— START OF Task data —
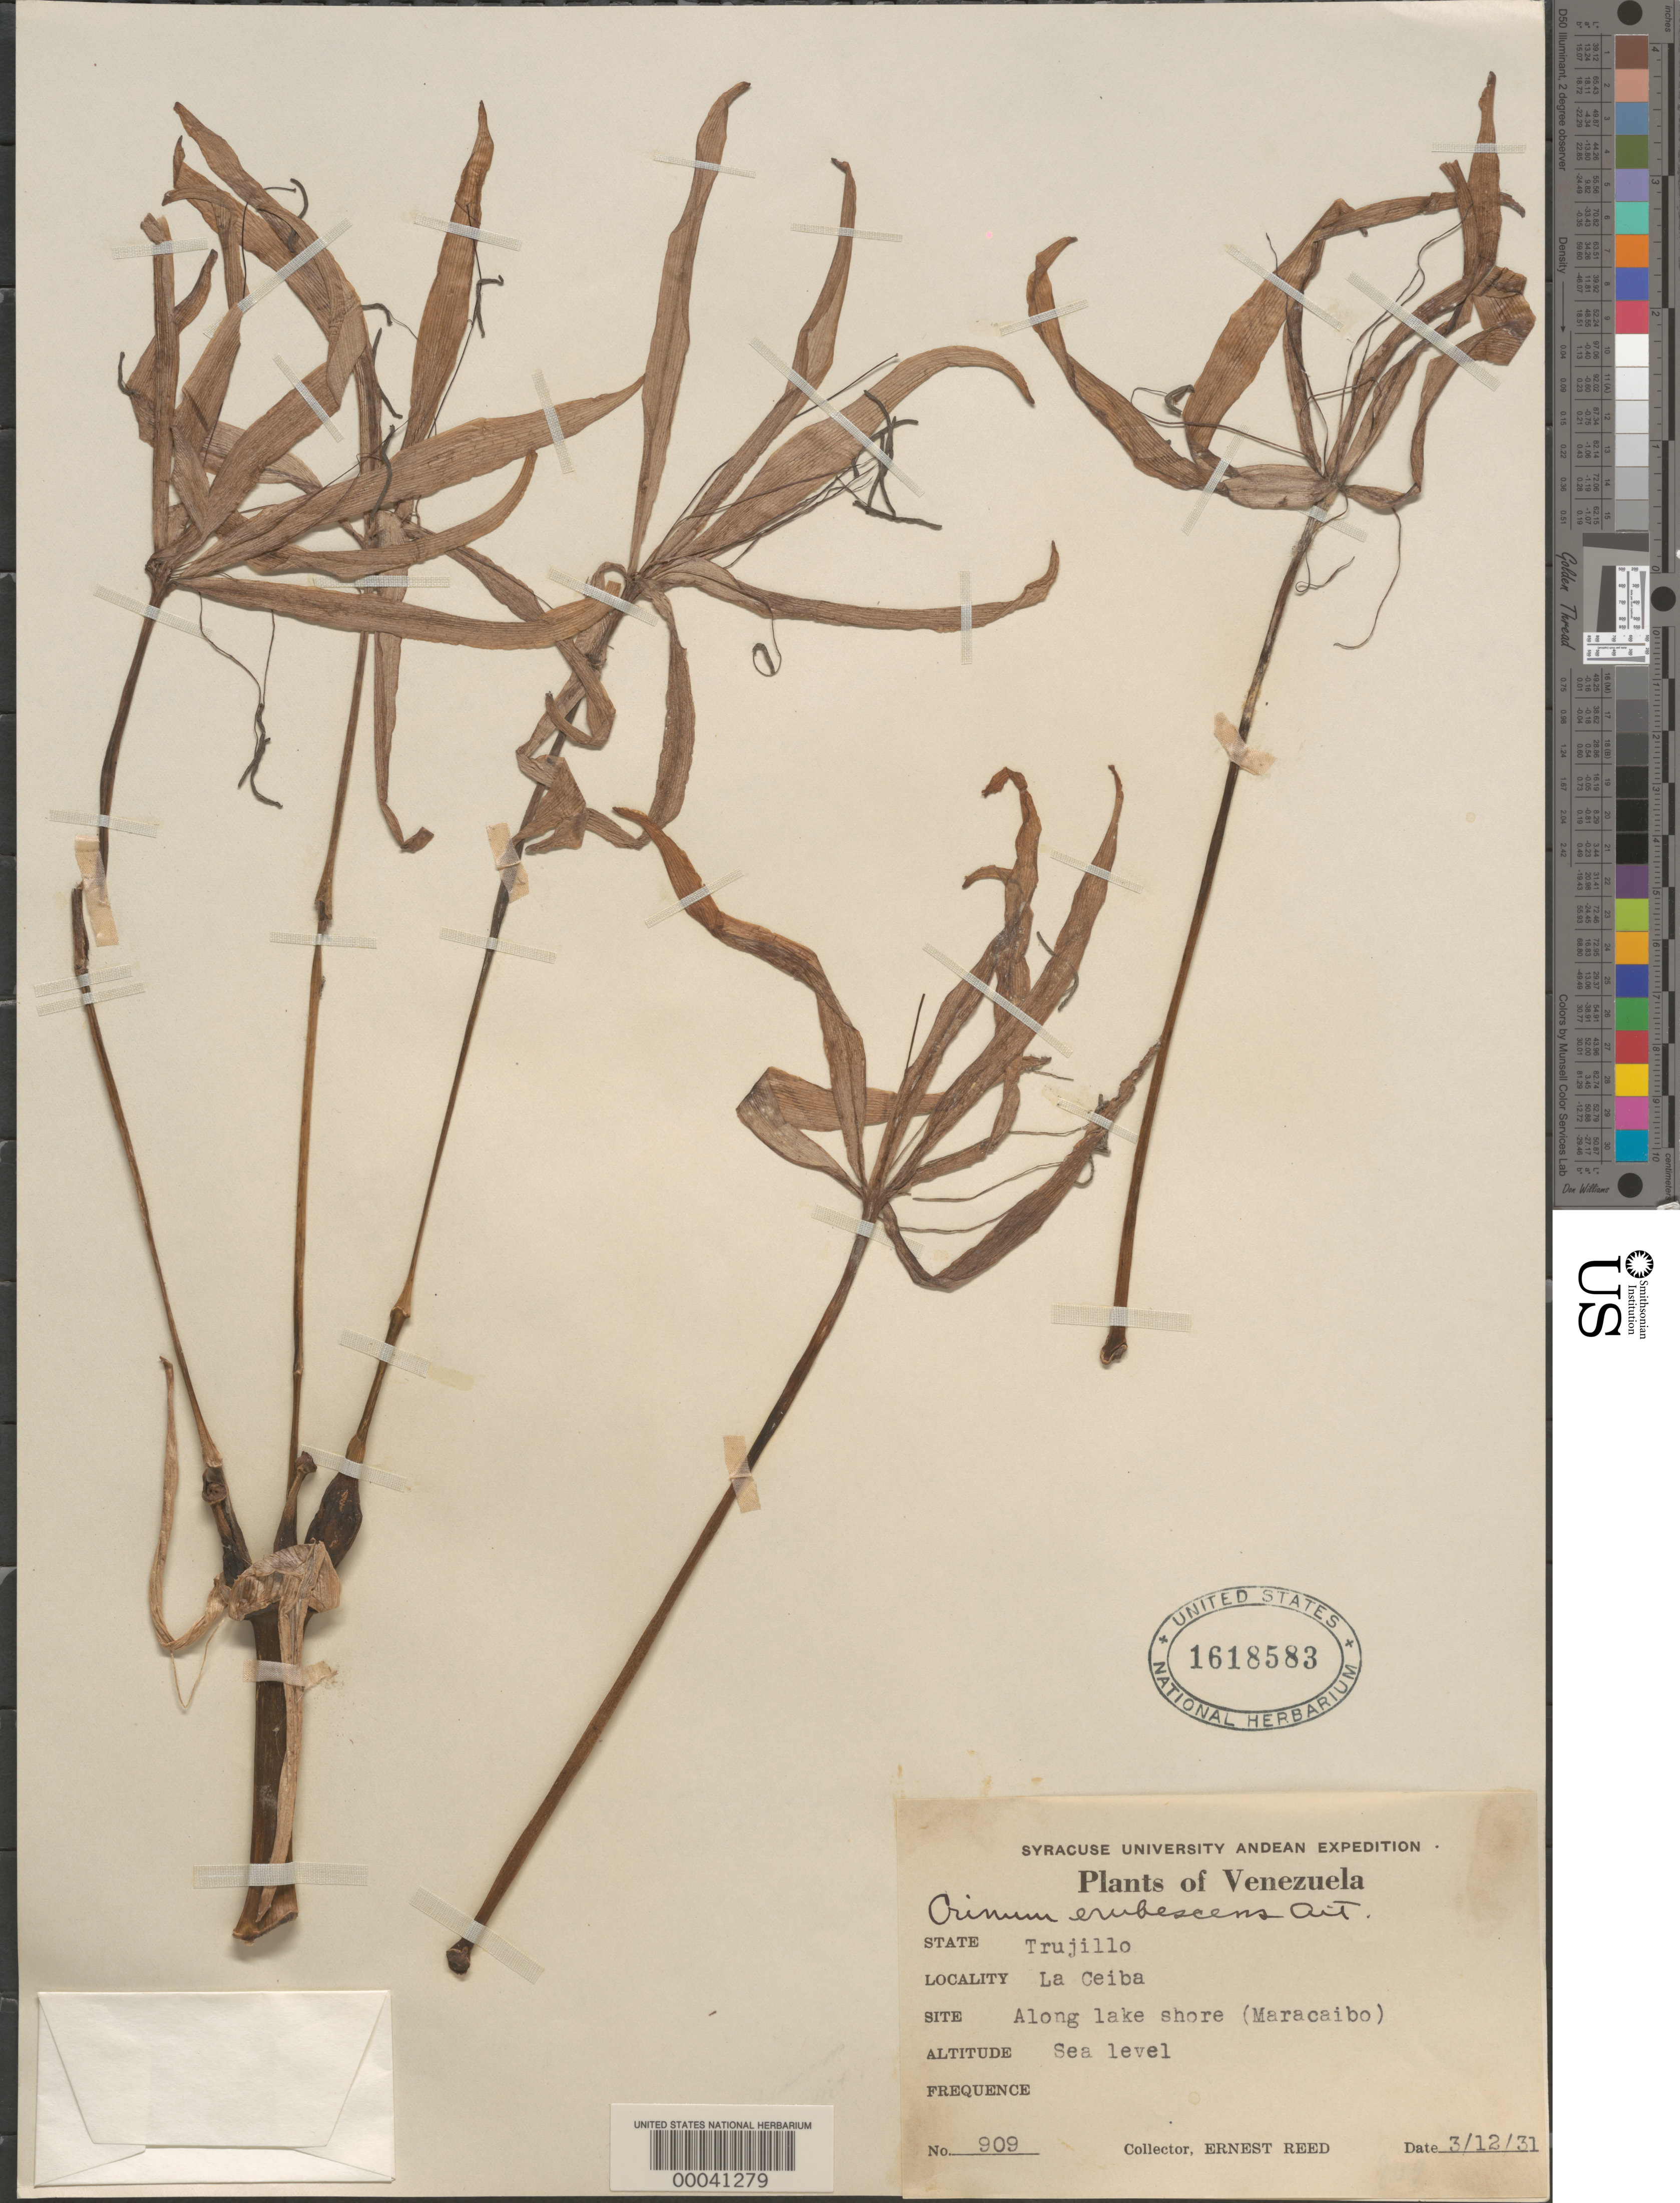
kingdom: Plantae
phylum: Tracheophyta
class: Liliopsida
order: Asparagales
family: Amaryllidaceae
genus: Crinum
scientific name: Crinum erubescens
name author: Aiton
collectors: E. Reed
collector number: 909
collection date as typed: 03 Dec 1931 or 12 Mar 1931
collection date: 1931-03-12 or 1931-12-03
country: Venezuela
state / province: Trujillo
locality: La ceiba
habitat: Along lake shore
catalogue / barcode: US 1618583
— END OF Task data —
Render all the lines above as a JSON list of strings, one string per line, skipping blank lines. Leave the pictures out.

Full solution ::
[
  "kingdom: Plantae",
  "phylum: Tracheophyta",
  "class: Liliopsida",
  "order: Asparagales",
  "family: Amaryllidaceae",
  "genus: Crinum",
  "scientific name: Crinum erubescens",
  "name author: Aiton",
  "collectors: E. Reed",
  "collector number: 909",
  "collection date as typed: 03 Dec 1931 or 12 Mar 1931",
  "collection date: 1931-03-12 or 1931-12-03",
  "country: Venezuela",
  "state / province: Trujillo",
  "locality: La ceiba",
  "habitat: Along lake shore",
  "catalogue / barcode: US 1618583"
]